Even objects live past lives. Craigslist soundboards, thrift store keyboards, cigarette smoke microphones, tape machines suffused with stories. These songs passed through analog equipment in their respective home studios, required into electric current, squeezed and smoothed into a hazy hug. A comfort; like swaying of grass in the wind; witness to the beauty, the horror. Of all.
It may be a cheap way to prolong death, but these machines and tools are Orchid Eaton’s preferred wavelength. The nine songs are a rumination and acceptance of impermanence, birth and death, as much as can be considered. All are past and present at once. Maybe in some form they live forever. These songs were purposely constructed but patiently waited for; like a cup being filled by ground water that once fell as rain. Down to the center where there are always layers lower, those that ring truest in our heart of hearts.
Yellow Ostrich is an experimental indie rock project centered around singer/songwriter Alex Schaaf. Emerging in 2009, Schaaf's lo-fi/bedroom pop emissions were eventually fleshed out by a handful of co-conspirators, and the band issued five more and a handful of EPs before going on hiatus after the release of 2014's Cosmos. Yellow Ostrich reformed as a five-piece in 2021 and released the lush and inward-looking Soft.

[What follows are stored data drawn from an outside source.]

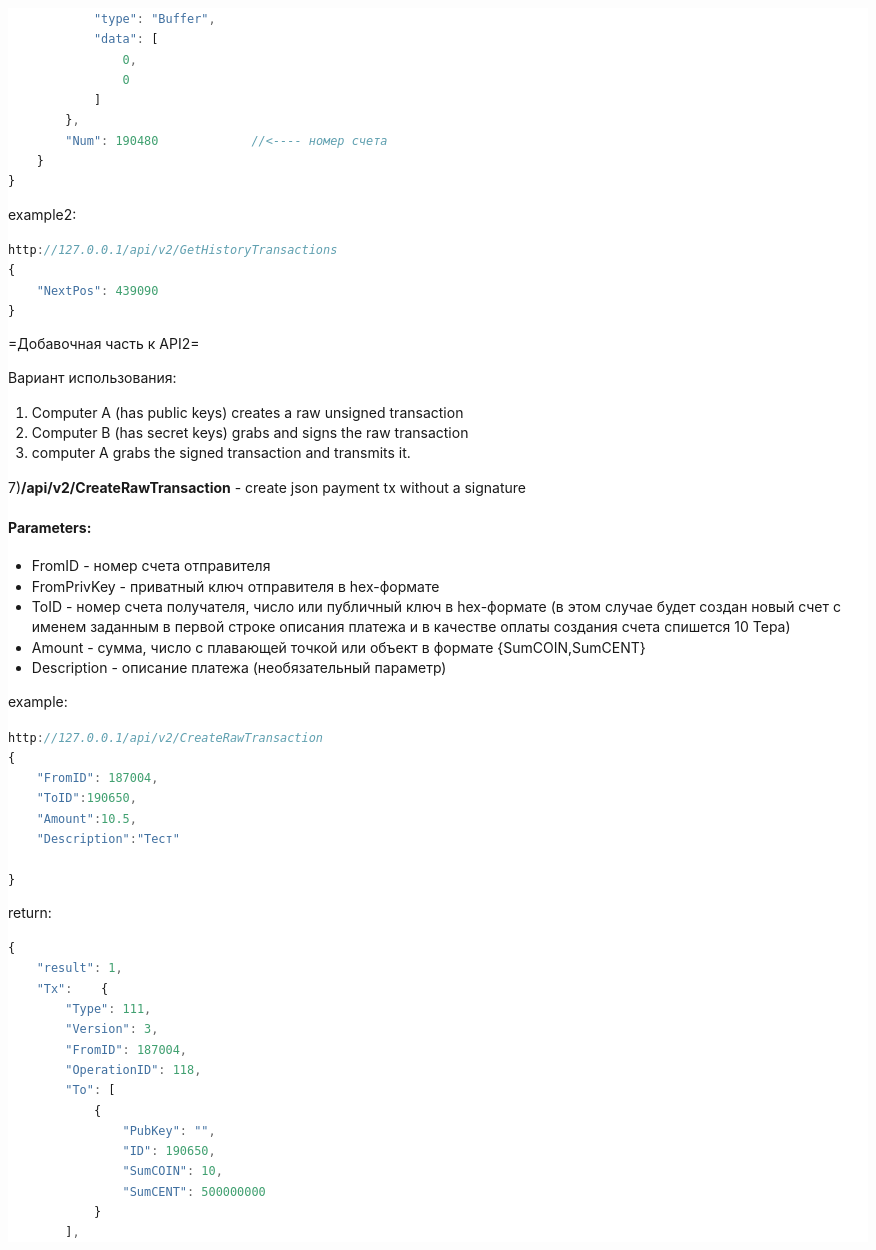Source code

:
 ```js
            "type": "Buffer",
            "data": [
                0,
                0
            ]
        },
        "Num": 190480             //<---- номер счета
    }
}
```
example2:
```js
http://127.0.0.1/api/v2/GetHistoryTransactions
{
    "NextPos": 439090
}
```


=Добавочная часть к API2=

Вариант использования:
1. Computer A (has public keys) creates a raw unsigned transaction
2. Computer B (has secret keys) grabs and signs the raw transaction
3. computer A grabs the signed transaction and transmits it.



7)**/api/v2/CreateRawTransaction**  - create json payment tx  without a signature

#### Parameters:
* FromID - номер счета отправителя
* FromPrivKey - приватный ключ отправителя в hex-формате
* ToID - номер счета получателя, число или публичный ключ в hex-формате (в этом случае будет создан новый счет с именем заданным в первой строке описания платежа и в качестве оплаты создания счета спишется 10 Тера)
* Amount - сумма, число с плавающей точкой или объект в формате {SumCOIN,SumCENT}
* Description - описание платежа (необязательный параметр)

example:
```js
http://127.0.0.1/api/v2/CreateRawTransaction
{
    "FromID": 187004,
    "ToID":190650,
    "Amount":10.5,
    "Description":"Тест"
   
}
```

return:
```js
{
    "result": 1,
    "Tx":    {
        "Type": 111,
        "Version": 3,
        "FromID": 187004,
        "OperationID": 118,
        "To": [
            {
                "PubKey": "",
                "ID": 190650,
                "SumCOIN": 10,
                "SumCENT": 500000000
            }
        ],
```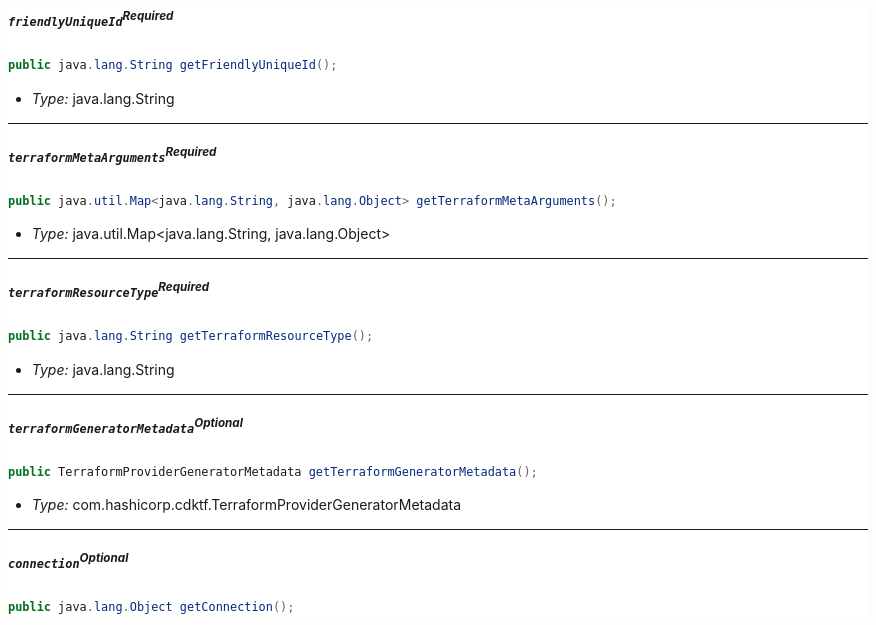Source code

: ##### `friendlyUniqueId`<sup>Required</sup> <a name="friendlyUniqueId" id="@cdktf/provider-azuread.groupRoleManagementPolicy.GroupRoleManagementPolicy.property.friendlyUniqueId"></a>

```java
public java.lang.String getFriendlyUniqueId();
```

- *Type:* java.lang.String

---

##### `terraformMetaArguments`<sup>Required</sup> <a name="terraformMetaArguments" id="@cdktf/provider-azuread.groupRoleManagementPolicy.GroupRoleManagementPolicy.property.terraformMetaArguments"></a>

```java
public java.util.Map<java.lang.String, java.lang.Object> getTerraformMetaArguments();
```

- *Type:* java.util.Map<java.lang.String, java.lang.Object>

---

##### `terraformResourceType`<sup>Required</sup> <a name="terraformResourceType" id="@cdktf/provider-azuread.groupRoleManagementPolicy.GroupRoleManagementPolicy.property.terraformResourceType"></a>

```java
public java.lang.String getTerraformResourceType();
```

- *Type:* java.lang.String

---

##### `terraformGeneratorMetadata`<sup>Optional</sup> <a name="terraformGeneratorMetadata" id="@cdktf/provider-azuread.groupRoleManagementPolicy.GroupRoleManagementPolicy.property.terraformGeneratorMetadata"></a>

```java
public TerraformProviderGeneratorMetadata getTerraformGeneratorMetadata();
```

- *Type:* com.hashicorp.cdktf.TerraformProviderGeneratorMetadata

---

##### `connection`<sup>Optional</sup> <a name="connection" id="@cdktf/provider-azuread.groupRoleManagementPolicy.GroupRoleManagementPolicy.property.connection"></a>

```java
public java.lang.Object getConnection();
```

The band originally began as a solo project for Schaaf, who made lo-fi indie pop on his four-track recorder. After relocating from Wisconsin to New York, Schaaf self-released a full-length album, titled Wild Comfort, in January of 2010. It was quickly followed by a series of EPs -- Fade Cave EP, The Morgan Freeman EP, and The Serious Kids EP -- which were made available for free download. Yellow Ostrich's sophomore album, The Mistress, featuring the song "Mary," followed in 2011. In 2012, Schaaf and his Yellow Ostrich bandmates Michael Tapper and Jon Natchez returned with the decidedly more forceful and anthemic Strange Land. Also in 2012, Yellow Ostrich released the six-song EP Ghost. After Ghost, Natchez announced he had left the band, replaced by longtime touring members Jared Van Fleet and Zach Rose. In 2014, Yellow Ostrich returned with its third full-length album, the Carl Sagan-inspired Cosmos. The group disbanded shortly after the album's release, and Schaaf spent the next several years issuing music under his own name, the highlights of which were compiled on 2021's Like a Bird: An Alex Schaaf Anthology 2010-2021. That same year saw the return of Yellow Ostrich, who released the deeply reflective Soft.
Kansas Plates is an instrumental project playing music that nods to the past and future with their own blend of Cosmic Americana. A heady guitar led journey through nostalgic sounds and styles.